Les défaillances de la notation…
André Antibi a démontré que les notes obtenues par tout contingent d’élèves se répartissent systématiquement en trois tiers : les bons, les moyens et les mauvais, y compris quand la majorité des élèves a un bon niveau. Ce phénomène engendre un volant structurel d’élèves composant le mauvais tiers, indépendamment de la qualité de leur travail. Trois explications sont avancées. Premièrement, la pression du système scolaire à laquelle les enseignants obéissent inconsciemment pour sélectionner les jeunes. Deuxièmement, la conception élitiste des sujets : niveau de langue, type de barème, recherche de l’originalité, etc. Troisièmement, le mode de correction et notamment l’introduction d’exigences discrétionnaires permettent tant de perpétuer la constance macabre en évaluant la qualité de l’écriture, le respect des sauts de lignes, la vitesse d’exécution…

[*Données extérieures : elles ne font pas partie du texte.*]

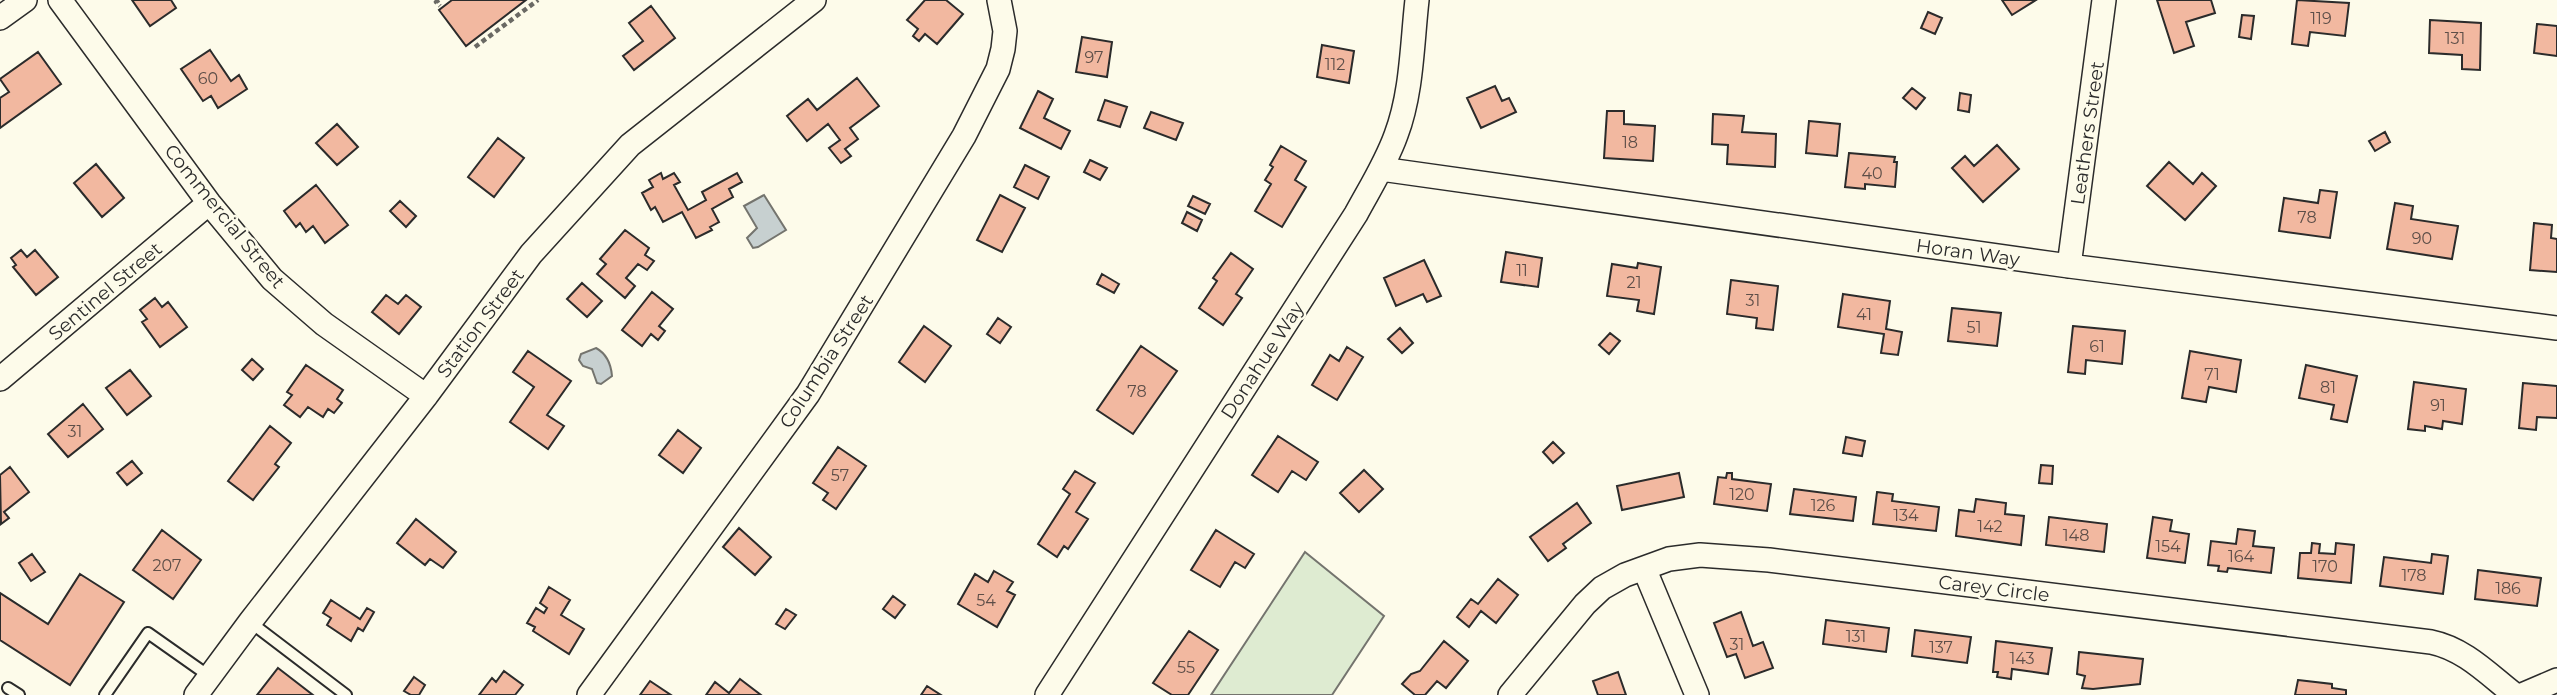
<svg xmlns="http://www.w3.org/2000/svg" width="2557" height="695" font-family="Montserrat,sans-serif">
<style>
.green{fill:#deebd1;stroke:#74746e;stroke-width:2}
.water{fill:#c7d0d0;stroke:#74746e;stroke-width:2}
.building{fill:#f2b8a0;stroke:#2b2b2b;stroke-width:2}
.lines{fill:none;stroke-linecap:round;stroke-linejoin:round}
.lane-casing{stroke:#2b2b2b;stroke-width:14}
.street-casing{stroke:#2b2b2b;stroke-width:26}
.path{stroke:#6a6964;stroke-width:4.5;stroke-dasharray:5 3.5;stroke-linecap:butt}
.lane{stroke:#fdfbea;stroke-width:10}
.street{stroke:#fdfbea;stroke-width:23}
.labels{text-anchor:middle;stroke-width:5;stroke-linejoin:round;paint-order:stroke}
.number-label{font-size:16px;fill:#5d4e48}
.street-label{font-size:19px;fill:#2b2b2b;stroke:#fdfbea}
</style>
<rect width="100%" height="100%" fill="#fdfbea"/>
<!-- green -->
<path class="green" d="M1305 552 1384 616 1332 695H1211Z"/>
<!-- water -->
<path class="water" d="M764 195 786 230 758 247 753 248 747 238 757 228 744 206Z
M596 348C607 354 611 364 612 376L601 384 597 383 592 369 583 366 579 360 581 354Z"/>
<!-- building -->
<path class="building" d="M132 0H171L176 8 150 26Z
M452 0H526L466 46 439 10Z
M925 0H946L963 14 937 44 925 34 919 41 913 36 918 29 907 20Z
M2002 0H2036L2012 15Z
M2157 0H2211L2215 13 2186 22 2194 46 2174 53Z
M2297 0 2349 3 2345 36 2310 32 2308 46 2292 44Z
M651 6 675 38 634 70 623 56 643 41 629 23Z
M1928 12 1942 18 1935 34 1921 28Z
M2242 15 2254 16 2251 39 2239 37Z
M2430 20 2481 23 2480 70 2462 69V55L2429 53Z
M2537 24 2557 26V56L2534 53Z
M1082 37 1112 42 1107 77 1076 72Z
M1322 45 1354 51 1349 83 1317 77Z
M210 50 231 81 239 75 247 89 218 108 211 96 203 101 181 69Z
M38 52 61 84 0 128V98L9 92 0 79Z
M857 78 879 106 850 128 858 139 845 149 851 156 841 163 829 148 840 140 828 124 807 141 787 116 808 99 817 110Z
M1495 86 1502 101 1509 98 1516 112 1481 128 1467 98Z
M1912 88 1925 98 1916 109 1903 98Z
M1038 91 1053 99 1044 118 1070 131 1061 149 1020 128Z
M1960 93 1971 95 1969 112 1958 110Z
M1105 100 1127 107 1120 127 1098 120Z
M1607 111H1624V124L1655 126 1653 161 1604 158Z
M1151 112 1183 123 1176 140 1144 128Z
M1713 114 1744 116 1742 132 1776 134 1775 167 1727 164 1728 145 1712 144Z
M1809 121 1840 124 1837 156 1806 153Z
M337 124 358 147 337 165 316 143Z
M2385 132 2390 142 2375 151 2369 141Z
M498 138 524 158 494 197 468 177Z
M1997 145 2019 169 1983 202 1952 168 1965 156 1974 166Z
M1281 146 1306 161 1295 180 1306 187 1282 227 1255 211 1271 184 1265 180 1273 167 1270 165Z
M1849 153 1895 157 1894 162H1897L1895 187 1865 184V189L1845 187Z
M1090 160 1107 168 1100 180 1084 172Z
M2169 162 2193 184 2202 173 2216 186 2185 220 2147 186Z
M96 164 124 198 102 217 74 183Z
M1025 165 1049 177 1038 199 1014 187Z
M661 173 663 179 674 173 680 182 674 185 688 210 706 200 702 192 737 173 742 182 729 189 733 197 712 209 719 222 710 227 712 230 696 238 682 212 663 222 655 207 651 210 642 193 653 187 649 180Z
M316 185 348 225 325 243 313 226 306 232 300 223 296 227 284 211Z
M2320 190 2337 192 2330 238 2279 231 2284 198 2318 203Z
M1000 195 1025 208 1002 252 977 240Z
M1193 196 1210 204 1205 214 1188 206Z
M400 201 416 216 406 227 390 211Z
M2395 203 2413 206 2411 219 2458 226 2452 259 2387 249Z
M1187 212 1202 220 1197 231 1182 223Z
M2534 223 2552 225 2551 238 2557 239V272L2530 270Z
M625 230 649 248 645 255 654 261 647 270 638 264 626 278 635 286 625 298 597 274 606 264 600 259Z
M21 250 27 257 35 250 58 277 36 295 13 267 16 265 11 258Z
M1506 252 1542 258 1538 287 1501 282Z
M1231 253 1253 269 1236 294 1242 298 1223 325 1199 308 1217 281 1213 278Z
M1424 260 1441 296 1427 302 1423 294 1396 306 1384 278Z
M1638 263 1661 267 1654 314 1637 311 1639 300 1607 296 1612 264 1637 268Z
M1102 274 1119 284 1114 293 1097 284Z
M1731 280 1778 286 1773 330 1756 328 1757 318 1727 314Z
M582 283 602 301 587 317 567 299Z
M652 292 673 309 659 326 665 331 658 340 651 334 642 346 622 330Z
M1843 294 1890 301 1886 329 1902 332 1898 355 1881 353 1884 334 1838 327Z
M386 295 398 304 406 295 421 307 399 334 372 312Z
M155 298 162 307 168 302 187 327 160 347 142 322 147 319 140 310Z
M1952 308 2001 313 1997 346 1948 341Z
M998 318 1011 327 1000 343 987 334Z
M924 326 951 346 925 382 899 362Z
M2073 326 2125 331 2122 364 2086 360 2085 374 2068 372Z
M1400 328 1413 343 1402 353 1388 339Z
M1610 333 1620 341 1609 354 1599 345Z
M1141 346 1177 371 1133 434 1097 410Z
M1347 347 1363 357 1337 400 1312 385 1330 355 1339 361Z
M528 351 571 381 547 415 564 426 548 449 510 422 534 387 513 372Z
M2190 351 2241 360 2236 392 2209 387 2206 402 2182 398Z
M252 359 263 369 253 380 242 370Z
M306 365 343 390 337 399 342 403 334 413 328 409 323 417 308 407 300 417 284 405 292 395 287 392Z
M2306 365 2357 376 2347 422 2331 419 2334 405 2299 398Z
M130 370 151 396 127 415 106 388Z
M2414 382 2466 389 2462 424 2443 421 2442 429 2425 426V431L2408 429Z
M2523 383 2557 386V418L2537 417 2536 430 2519 428Z
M83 404 103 429 68 457 48 434Z
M270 426 291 443 275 464 279 467 253 500 228 481Z
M678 430 701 448 683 473 659 455Z
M1278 436 1318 462 1306 480 1292 471 1278 492 1252 475Z
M1846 437 1865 441 1862 456 1843 453Z
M1553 442 1564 453 1553 463 1543 452Z
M838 447 866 466 836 509 823 500 828 493 813 483Z
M132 461 142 473 127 485 117 473Z
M2041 465 2053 466 2052 484 2039 483Z
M10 467 29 492 4 512 9 518 1 524 0 475Z
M1364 470 1383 489 1359 512 1340 493Z
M1075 471 1095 483 1076 512 1088 519 1068 549 1064 546 1057 557 1038 544 1070 494 1063 489Z
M1679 473 1684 497 1622 510 1617 486Z
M1727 473H1732V479L1771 484 1767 511 1714 504 1718 477 1726 478Z
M1794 489 1856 497 1853 521 1790 514Z
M1877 492 1893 494 1892 501 1939 507 1936 531 1873 524Z
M1976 499 2006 503 2005 514 2024 516 2021 545 1956 536 1959 510 1974 512Z
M1577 503 1591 523 1563 544 1566 548 1548 561 1530 537Z
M2049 517 2107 524 2104 552 2046 545Z
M2153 517 2172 520 2170 531 2189 534 2185 563 2147 558Z
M416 519 456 552 443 568 430 559 425 565 397 543Z
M739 528 771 557 755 575 723 547Z
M2238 529 2255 531 2253 546 2274 548 2271 573 2228 568 2227 572 2218 571 2219 566 2208 565 2211 541 2236 544Z
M162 530 201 560 173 599 133 570Z
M1216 530 1254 554 1245 568 1235 562 1220 587 1191 570Z
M2312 543 2320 544 2319 553 2335 554 2336 543 2354 545 2351 583 2298 578 2300 553H2311Z
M32 554 45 572 31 581 19 563Z
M2432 554 2448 556 2443 594 2380 586 2384 557 2431 563Z
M2478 570 2541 578 2537 606 2475 599Z
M994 571 1013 582 1007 591 1015 595 997 627 958 604 975 574 988 582Z
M80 574 124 602 70 685 0 640V593L48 624Z
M1498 579 1518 595 1496 623 1481 611 1469 627 1457 617 1471 599 1478 604Z
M549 587 570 600 561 615 584 629 569 654 533 631 535 627 527 623 536 608 544 613 547 608 540 603Z
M893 596 905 605 895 618 883 609Z
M331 600 360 619 367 608 374 612 363 631 358 628 351 641 327 625 331 618 323 613Z
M786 609 796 615 785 629 776 624Z
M1741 612 1753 646 1763 642 1773 668 1745 678 1736 654 1727 657 1714 623Z
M1826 620 1889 628 1886 652 1823 644Z
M1915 630 1971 637 1967 663 1912 656Z
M1189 631 1218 650 1188 695H1172L1153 683Z
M1444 641 1468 661 1446 688 1437 681 1425 695H1415L1402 684 1411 674 1420 671Z
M1996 641 2052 648 2048 674 2012 669 2011 679 1997 677 1998 672H1993Z
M2079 652 2143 659 2140 684 2093 689 2082 688 2085 676 2077 674Z
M278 668 313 695H257Z
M504 671 523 685 515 695H479L492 678 496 682Z
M1618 672 1626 695H1598L1593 681Z
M414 677 425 685 419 695H411L404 691Z
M740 679 761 695H706L715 682 729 693Z
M2298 680 2332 684V688L2346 690V695H2295Z
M650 681 671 695H640Z
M927 686 941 695H921Z"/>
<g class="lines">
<!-- lane casing -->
<g class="lane-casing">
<path id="lane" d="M250 622 346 695
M8 688 19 695
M105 695 148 633 209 676"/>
</g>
<!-- street casing -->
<g class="street-casing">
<path id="street" d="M60 0 209 203 272 279 324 324 426 396
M0 18 25 0
M1381 169 2069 266 2557 328
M2069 266 2104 0
M0 379 209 203
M1644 568 1697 695
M196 695 250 622 426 396 531 254 630 145 814 0
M589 695 808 394 964 136 998 69 1003 49 1005 31 999 0
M1047 695 1356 214C1370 188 1386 163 1396 135 1412 93 1412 44 1417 0
M1510 695 1585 604 1602 588 1625 575 1669 559 1700 555 1769 560 2431 642C2465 649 2489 675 2515 695
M2522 695 2557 680"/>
</g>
<!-- path -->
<path class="path" d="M439 0 436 2 440 6
M475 47 538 0"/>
<!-- lane -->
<use href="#lane" class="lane"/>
<!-- street -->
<use href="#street" class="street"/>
</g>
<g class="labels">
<!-- number labels -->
<g class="number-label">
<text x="2321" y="24">119</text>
<text x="2455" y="44">131</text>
<text x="1094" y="63">97</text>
<text x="1335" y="70">112</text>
<text x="208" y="84">60</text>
<text x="1630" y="148">18</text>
<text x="1872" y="179">40</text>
<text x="2307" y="223">78</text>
<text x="2422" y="244">90</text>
<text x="1522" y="276">11</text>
<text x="1634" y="288">21</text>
<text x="1753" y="306">31</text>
<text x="1864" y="320">41</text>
<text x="1974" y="333">51</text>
<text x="2097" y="352">61</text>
<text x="2212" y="380">71</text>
<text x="2328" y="393">81</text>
<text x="1137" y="397">78</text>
<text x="2438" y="411">91</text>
<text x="75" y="437">31</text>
<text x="840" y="481">57</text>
<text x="1742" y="500">120</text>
<text x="1823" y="511">126</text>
<text x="1906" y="521">134</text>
<text x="1990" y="532">142</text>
<text x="2076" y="541">148</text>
<text x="2168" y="552">154</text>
<text x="2241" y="562">164</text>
<text x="167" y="571">207</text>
<text x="2325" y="572">170</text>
<text x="2414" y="581">178</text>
<text x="2508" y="594">186</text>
<text x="986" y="606">54</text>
<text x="1856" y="642">131</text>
<text x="1737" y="650">31</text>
<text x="1941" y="653">137</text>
<text x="2022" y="664">143</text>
<text x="1186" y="673">55</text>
</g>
<!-- street labels -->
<g class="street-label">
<text transform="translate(2087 133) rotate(-82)" y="7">Leathers Street</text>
<text transform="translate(225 216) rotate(51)" y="7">Commercial Street</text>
<text transform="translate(1968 252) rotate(8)" y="7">Horan Way</text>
<text transform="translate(105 291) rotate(-40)" y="7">Sentinel Street</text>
<text transform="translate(480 323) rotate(-53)" y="7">Station Street</text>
<text transform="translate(1262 360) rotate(-57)" y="7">Donahue Way</text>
<text transform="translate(826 361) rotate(-57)" y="7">Columbia Street</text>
<text transform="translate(1994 588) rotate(7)" y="7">Carey Circle</text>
</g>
</g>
</svg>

Les imperfections de la pédagogie…
Alain Finkielkraut[[Propos recueillis par Claude Askolovitch et Brice Couturier L’Événement du jeudi, du 18 au 24 novembre 1999.]] dénonce la détérioration du statut de la parole du maitre à l’ancienne : « Aujourd’hui que dit-on au prof ? Tais-toi. Fais parler les élèves ou fais-les pianoter devant un écran. Accueille les intervenants extérieurs (…) Bref, mets fin au règne de la parole professorale ». Faire parler les élèves ou les faire taire : telle est la question centrale de toute pédagogie. Or, le plus souvent l’école considère que la parole des élèves est un péril. Dans la culture scolaire standard, les élèves doivent écouter. Aux origines, la pédagogie « Jules Ferry » estimait qu’aucun élève ne pouvait parler sauf s’il y était invité. Mieux : la censure de celui qui parle prend parfois un sens citoyen puisqu’il s’agit de répartir la parole équitablement entre tous les élèves. Donc, on fait taire ceux qui ont des choses à dire au motif que d’autres n’osent rien dire…
Comment cultiver les jeunes ?
Aucun consensus n’existe sur la culture scolaire définie comme le bagage à remettre aux élèves. Par ailleurs, les désaccords sont abyssaux concernant la culture institutionnelle en tant que résultante diffuse des usages du système éducatif. Dans la foire d’empoigne qui sert de débat sur l’école, le seul point de convergence relatif concerne la culture jeune. Peu d’adultes l’acceptent in extenso. Quelques-uns la récupèrent à des fins scolaires (rap, graff, slam). Beaucoup la présentent comme une régression.
Dans ce contexte, les rigoristes de gauche peuvent frayer avec les modernistes de droite sur le thème d’une reprise en main. Généralement ils proposent une rééducation des générations montantes par le truchement de l’école ; par exemple, en réintroduisant le port de blouse, en rêvant d’un uniforme à l’anglo-saxonne, en imposant le vouvoiement aux maitres, en imaginant des internats quasi militaires. Mais l’icône dominante de toutes ces trouvailles éducationnelles reste l’autorité de haute tradition. Elle est pour Luc Ferry la légitimité de l’école (sa substance), et il conseille même aux enseignants d’en finir avec la modernité pour revenir aux choses sérieuses, comme « avant ». Avant quoi ? Sans doute, avant que les jeunes n’entrent en masse dans les collèges et les lycées.